Of course there are plenty of people that buy books as soon as they come out, and they would obviously expect to pay more - just as they do now. But that cost too should be significantly less than when they purchase hard copies.

The other problem I have with e-books is that it can't be shared legally. The Nook allows you to lend a book, but in practice they have crippled it so badly, it's almost as good as not having it.
post #158 of 210
Quote:
Originally Posted by peter02l View Post

Two things:

1. Why are we comparing ebooks to hardcovers? Why not to paperbacks?

The comparison is to hardcover new release prices because the price listed is for ebooks coming out at the same time as new releases. Macmillan and others have stated their intention to lower the price over time for a title to match the physical book editions. So when a paperback version of a book does come out, the ebook should be priced to match.

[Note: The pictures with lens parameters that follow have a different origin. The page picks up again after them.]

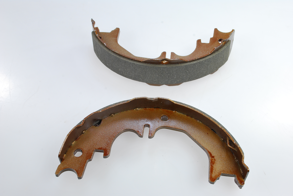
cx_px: 146
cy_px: 98
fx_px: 416
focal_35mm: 51
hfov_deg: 38.8
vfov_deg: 26.6
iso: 200
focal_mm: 34
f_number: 13
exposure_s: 1/20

This is what they say they will do. We'll just have to wait to see if they were being genuine.
post #159 of 210
Quote:
Originally Posted by Woohoo! View Post

There is a large market for e-book rentals like movie rentals, people read for enjoyment and then really have no further use for it. (if they want to keep it, then they get to apply the rental price to the e-purchase price). The vast electronic library would be nearly instantly available to anyone with a device and a net connection.

SO by that logic you want purchase something, use it for it's intended purpose and then decide you don't want it anymore. And you want this cost to be less because you'll only use the product for its intended purpose once. Ermmmm.... When you buy a book, your paying for the content, for the entertainment, the means of delivery is irrelevant - the content is what you're purchasing. Once you've got that content in your brain, you don't erase it from your brain - the experience remains.

It's not like a car or a tux hire - the end product is not purely physical - it's the content, which once consumed stays with you forever.

What is with people wanting something for nothing? That's the price - pay it, or don't pay it. But don't claim the 'right' to reduced pricing or claim that content creators are 'greedy' for wanting to make a profit for their work?

How many of you are prepared to earn less money for no less work?
post #160 of 210
I telling you, $4.99 is the most I would pay for an e-book and THAT should be the flat rate price!